Standard operating procedures
Standard operating procedures (SOPs) are descriptions of the way particular tasks should be carried out on your farm. They help ensure that everything that needs to be done gets done – for example, correct hygiene procedures during milking to minimise mastitis. Using standard operating procedures is also the way to get consistency when different people are doing the same job.
Creating a standard operating procedures manual from scratch can be quite daunting as most owner/operators start with the information in their heads. Each farm will have its own way of doing things, partly because of the infrastructure and partly because of the management.
The Farm Safety Manual contains some standard operating procedure templates and examples to get your started, which you can tailor to your farm.

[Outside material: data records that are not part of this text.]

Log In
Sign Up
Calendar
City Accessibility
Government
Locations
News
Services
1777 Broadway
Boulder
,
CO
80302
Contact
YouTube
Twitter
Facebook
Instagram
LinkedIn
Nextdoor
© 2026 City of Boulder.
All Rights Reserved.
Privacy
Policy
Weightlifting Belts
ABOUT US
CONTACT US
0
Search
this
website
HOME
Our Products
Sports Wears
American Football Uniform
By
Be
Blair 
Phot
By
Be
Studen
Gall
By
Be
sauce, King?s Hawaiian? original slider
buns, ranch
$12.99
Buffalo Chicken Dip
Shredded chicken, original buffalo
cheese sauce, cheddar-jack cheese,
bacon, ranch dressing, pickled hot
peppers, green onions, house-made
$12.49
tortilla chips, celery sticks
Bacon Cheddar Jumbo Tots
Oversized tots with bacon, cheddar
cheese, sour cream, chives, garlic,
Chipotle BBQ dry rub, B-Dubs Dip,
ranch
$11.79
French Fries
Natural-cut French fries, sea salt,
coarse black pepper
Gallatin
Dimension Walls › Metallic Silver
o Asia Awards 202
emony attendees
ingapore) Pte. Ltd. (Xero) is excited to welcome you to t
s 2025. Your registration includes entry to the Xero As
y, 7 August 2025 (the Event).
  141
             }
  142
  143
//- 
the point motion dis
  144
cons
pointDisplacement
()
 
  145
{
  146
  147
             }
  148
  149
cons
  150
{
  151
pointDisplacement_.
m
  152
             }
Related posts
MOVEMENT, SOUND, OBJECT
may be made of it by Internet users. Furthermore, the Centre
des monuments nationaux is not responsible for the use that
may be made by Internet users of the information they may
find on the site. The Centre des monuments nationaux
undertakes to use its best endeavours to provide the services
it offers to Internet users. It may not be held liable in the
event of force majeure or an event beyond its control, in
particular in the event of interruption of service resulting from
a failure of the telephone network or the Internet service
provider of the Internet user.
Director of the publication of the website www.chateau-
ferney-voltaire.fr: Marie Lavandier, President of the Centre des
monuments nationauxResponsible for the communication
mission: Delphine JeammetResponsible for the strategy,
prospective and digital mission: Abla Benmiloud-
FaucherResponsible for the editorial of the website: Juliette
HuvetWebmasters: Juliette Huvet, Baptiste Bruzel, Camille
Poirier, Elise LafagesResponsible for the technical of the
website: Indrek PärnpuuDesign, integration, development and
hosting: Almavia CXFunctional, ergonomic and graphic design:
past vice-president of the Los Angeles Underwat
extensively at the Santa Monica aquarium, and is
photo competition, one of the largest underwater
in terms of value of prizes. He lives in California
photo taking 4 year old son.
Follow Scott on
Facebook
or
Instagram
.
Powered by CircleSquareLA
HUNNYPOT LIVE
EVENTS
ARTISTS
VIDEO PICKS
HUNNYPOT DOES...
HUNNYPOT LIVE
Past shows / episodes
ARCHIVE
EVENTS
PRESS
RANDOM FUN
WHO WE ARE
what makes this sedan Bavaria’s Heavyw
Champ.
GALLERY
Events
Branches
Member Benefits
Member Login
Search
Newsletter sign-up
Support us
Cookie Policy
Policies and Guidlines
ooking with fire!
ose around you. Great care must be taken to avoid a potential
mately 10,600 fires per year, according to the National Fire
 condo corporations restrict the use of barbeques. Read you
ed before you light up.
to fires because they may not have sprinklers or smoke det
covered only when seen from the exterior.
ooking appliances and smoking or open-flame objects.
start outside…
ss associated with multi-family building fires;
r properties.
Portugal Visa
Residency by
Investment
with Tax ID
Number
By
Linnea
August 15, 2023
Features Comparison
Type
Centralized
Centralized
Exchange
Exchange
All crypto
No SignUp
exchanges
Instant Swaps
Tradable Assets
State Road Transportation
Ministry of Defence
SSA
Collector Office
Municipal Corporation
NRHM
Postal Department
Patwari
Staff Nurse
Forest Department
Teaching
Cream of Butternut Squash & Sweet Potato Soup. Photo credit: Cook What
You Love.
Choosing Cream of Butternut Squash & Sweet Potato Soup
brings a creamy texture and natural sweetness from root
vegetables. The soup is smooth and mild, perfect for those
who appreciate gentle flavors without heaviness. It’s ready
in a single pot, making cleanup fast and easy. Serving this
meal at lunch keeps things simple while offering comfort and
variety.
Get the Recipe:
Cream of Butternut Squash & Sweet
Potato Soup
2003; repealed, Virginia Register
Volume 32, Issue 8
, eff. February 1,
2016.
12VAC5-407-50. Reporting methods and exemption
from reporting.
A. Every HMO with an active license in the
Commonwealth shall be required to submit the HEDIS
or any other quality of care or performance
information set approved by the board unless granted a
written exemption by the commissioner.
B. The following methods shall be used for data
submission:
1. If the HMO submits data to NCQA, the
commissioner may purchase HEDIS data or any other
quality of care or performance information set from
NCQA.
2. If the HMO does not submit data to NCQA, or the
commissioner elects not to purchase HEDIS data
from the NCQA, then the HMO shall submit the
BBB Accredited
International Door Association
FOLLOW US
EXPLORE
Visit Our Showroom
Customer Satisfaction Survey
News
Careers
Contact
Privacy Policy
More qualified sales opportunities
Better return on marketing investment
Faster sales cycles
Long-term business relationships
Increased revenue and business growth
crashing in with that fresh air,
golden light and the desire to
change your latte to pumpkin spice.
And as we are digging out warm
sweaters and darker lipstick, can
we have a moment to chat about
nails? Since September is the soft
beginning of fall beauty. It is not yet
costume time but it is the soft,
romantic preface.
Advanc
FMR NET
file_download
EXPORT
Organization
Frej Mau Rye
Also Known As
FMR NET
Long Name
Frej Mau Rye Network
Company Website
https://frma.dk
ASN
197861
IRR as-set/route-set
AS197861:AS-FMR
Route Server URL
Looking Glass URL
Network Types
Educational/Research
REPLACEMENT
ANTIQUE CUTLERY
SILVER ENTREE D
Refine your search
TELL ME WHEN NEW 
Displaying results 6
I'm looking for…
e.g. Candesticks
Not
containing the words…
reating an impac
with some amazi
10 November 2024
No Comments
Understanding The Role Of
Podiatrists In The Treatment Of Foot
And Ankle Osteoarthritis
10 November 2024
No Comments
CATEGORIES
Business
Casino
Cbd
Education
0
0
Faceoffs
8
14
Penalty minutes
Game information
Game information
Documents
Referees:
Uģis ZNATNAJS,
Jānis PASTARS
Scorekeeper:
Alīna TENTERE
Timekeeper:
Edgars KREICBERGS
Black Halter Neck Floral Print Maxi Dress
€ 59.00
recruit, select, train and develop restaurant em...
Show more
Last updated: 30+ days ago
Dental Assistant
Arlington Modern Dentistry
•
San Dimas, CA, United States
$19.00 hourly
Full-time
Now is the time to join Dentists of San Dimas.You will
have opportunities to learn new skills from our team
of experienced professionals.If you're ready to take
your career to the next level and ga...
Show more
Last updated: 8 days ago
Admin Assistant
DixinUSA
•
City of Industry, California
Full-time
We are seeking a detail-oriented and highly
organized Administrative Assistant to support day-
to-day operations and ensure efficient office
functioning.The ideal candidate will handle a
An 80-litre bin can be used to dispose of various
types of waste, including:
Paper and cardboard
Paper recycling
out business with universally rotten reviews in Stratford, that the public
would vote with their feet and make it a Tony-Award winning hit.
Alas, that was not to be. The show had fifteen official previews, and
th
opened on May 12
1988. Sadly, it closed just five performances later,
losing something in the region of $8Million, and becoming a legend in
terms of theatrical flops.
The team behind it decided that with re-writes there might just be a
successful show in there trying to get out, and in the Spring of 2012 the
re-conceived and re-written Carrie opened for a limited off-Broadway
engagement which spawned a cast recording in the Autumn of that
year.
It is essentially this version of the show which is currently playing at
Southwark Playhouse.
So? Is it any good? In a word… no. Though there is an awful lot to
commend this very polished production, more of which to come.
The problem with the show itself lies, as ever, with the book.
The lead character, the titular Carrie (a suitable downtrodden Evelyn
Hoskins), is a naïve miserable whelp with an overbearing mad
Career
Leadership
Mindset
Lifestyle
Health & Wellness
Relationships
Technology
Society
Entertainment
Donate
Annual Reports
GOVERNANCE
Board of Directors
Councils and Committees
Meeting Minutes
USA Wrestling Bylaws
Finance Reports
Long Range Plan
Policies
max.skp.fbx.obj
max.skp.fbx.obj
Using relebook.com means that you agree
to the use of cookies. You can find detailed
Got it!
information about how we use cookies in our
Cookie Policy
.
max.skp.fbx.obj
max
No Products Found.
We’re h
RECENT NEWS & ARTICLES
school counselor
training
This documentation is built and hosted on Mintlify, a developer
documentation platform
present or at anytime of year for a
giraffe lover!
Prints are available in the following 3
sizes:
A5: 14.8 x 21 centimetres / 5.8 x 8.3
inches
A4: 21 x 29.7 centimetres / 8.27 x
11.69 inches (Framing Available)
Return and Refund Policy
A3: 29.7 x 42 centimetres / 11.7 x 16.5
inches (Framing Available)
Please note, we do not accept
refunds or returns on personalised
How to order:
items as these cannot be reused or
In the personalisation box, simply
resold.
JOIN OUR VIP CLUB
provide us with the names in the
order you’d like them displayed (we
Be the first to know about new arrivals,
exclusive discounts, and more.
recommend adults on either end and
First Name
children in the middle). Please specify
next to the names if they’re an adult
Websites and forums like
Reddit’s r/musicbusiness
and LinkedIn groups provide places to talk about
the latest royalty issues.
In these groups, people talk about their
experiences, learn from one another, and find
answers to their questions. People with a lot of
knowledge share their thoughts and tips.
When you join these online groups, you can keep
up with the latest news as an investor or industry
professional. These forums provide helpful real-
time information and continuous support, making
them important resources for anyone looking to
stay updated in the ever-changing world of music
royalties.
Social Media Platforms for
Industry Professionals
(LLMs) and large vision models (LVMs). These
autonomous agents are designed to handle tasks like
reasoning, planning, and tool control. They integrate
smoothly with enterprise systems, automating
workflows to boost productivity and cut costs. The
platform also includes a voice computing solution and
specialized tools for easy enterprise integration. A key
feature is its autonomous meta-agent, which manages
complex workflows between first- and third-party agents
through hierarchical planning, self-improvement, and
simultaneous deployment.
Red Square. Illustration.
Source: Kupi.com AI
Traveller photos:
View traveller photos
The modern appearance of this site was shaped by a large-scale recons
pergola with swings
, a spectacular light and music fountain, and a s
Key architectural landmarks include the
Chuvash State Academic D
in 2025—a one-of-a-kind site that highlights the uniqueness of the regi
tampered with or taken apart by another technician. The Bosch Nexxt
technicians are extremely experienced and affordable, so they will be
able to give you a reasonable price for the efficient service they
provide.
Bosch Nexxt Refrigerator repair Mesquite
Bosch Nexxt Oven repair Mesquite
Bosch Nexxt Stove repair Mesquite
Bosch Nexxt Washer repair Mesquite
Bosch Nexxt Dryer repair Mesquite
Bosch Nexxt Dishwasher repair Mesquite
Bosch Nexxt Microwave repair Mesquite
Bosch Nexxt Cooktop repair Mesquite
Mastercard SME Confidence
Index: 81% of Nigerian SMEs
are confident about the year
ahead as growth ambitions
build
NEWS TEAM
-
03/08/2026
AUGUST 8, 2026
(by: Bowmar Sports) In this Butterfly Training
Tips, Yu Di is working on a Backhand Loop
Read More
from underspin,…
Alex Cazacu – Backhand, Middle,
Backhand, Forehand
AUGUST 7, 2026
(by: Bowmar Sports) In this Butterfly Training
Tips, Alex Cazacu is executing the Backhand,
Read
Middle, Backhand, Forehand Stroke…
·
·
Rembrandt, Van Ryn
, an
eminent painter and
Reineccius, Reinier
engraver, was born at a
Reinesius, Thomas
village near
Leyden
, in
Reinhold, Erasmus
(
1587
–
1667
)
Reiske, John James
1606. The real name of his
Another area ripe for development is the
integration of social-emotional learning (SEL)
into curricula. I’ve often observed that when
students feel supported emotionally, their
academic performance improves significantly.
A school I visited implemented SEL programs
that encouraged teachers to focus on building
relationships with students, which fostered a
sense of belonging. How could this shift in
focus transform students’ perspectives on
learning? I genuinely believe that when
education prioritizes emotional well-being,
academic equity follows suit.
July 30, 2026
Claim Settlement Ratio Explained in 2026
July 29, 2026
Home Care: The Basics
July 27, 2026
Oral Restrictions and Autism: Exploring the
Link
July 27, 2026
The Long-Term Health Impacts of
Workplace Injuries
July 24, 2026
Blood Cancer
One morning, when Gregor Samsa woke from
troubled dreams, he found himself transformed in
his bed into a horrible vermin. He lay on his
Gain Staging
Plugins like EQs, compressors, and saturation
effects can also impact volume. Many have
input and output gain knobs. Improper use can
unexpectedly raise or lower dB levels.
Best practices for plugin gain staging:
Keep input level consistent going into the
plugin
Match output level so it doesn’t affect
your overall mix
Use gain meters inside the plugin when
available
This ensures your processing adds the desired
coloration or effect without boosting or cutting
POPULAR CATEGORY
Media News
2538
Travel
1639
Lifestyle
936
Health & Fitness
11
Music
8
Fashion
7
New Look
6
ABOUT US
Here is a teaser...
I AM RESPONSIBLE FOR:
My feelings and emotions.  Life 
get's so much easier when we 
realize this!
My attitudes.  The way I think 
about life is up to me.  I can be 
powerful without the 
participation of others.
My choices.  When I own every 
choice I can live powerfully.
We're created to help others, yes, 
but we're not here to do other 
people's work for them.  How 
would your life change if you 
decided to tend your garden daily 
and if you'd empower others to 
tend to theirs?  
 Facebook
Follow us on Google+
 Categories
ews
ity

Dairy Passport enables dairy farmers to create Standard Operation Procedures (SOPs) and Policies (from templates) to share with farm team members via internet connected devices, customised to your farm. Read more about Dairy Passport
ABC DAIRY FARM PTY LTD
ABC DAIRY FARM PTY LTD needed to employ a new milker to add to their current team of four. As a new person was joining the farm, the manager thought it was a perfect time to review the farm’s milk harvesting procedures and the farm’s operating manual. The manager created a set of standard operating procedures for milk harvesting that he then customised to suit the farm and inserted in the operating manual. The manual was used with the milking staff to set out clearly how things should be done.
ABC DAIRY FARM P/L – OPERATING MANUAL
Movement of cows to and from paddock to dairy
Check to see where the herd is now and where it is going next. Check the laminated map in the dairy office.
Perform pre-use check of quad bike.
Apply sunscreen and wear protective clothing, when applicable.
Put on your motorcycle helmet. Never carry passengers.
Ride to collect herd, observing our agreed speed limit of 30 km/hr.
Reduce speed on slippery tracks and days of poor visibility.
Upon reaching paddock open gate.
Drive out around cows and herd quietly towards gate.
Use farm safety approved broad tapes.
Observe troughs and fences. Fix problems where possible. If not possible, report the problem when you return to the dairy. Write the details on the whiteboard.
Push cows into laneway.
Go back and wind up/shift temporary electric fence if required.
Gently move herd towards the dairy at comfortable walking pace, taking note of any sick or lame cows.
If cows are not walking do not try to force from the rear but walk through them to keep them moving.
Check that the yard gates are open to allow free flow into the yards do not force from behind if you are not sure.
Secure cows in holding yard.
Check with milkers to determine end of previous herd (if applicable).
If not finished assist milkers by cleaning up or giving a break.
Follow last cow out and reset gates for next herd.
Lock herd away.
If a cow is down lame or sick – treat or immediately report to appropriate person for assistance.
Work as a team – communicate with each other. Use the whiteboards in the dairy office.
Remove keys and return to cupboard.
Report any bike mechanical faults to your supervisor immediately.
Quality assurance programs based on hazard analysis critical control point (HACCP) systems are required by all dairy companies of their suppliers to ensure food safety. Dairy farms are subject to audits to verify that the food safety risk management systems they have in place are working.
The requirements of your dairy company’s food safety system should be taken into account when developing your standard operating procedures and incorporated into your procedures manual.
An emerging area of compliance and quality assurance for primary producers, not just dairy farmers, concerns environmental stewardship. Environmental management systems may also require formal documentation in the future. As with food safety systems, environmental management systems will need to be integrated into your farm’s operating manual.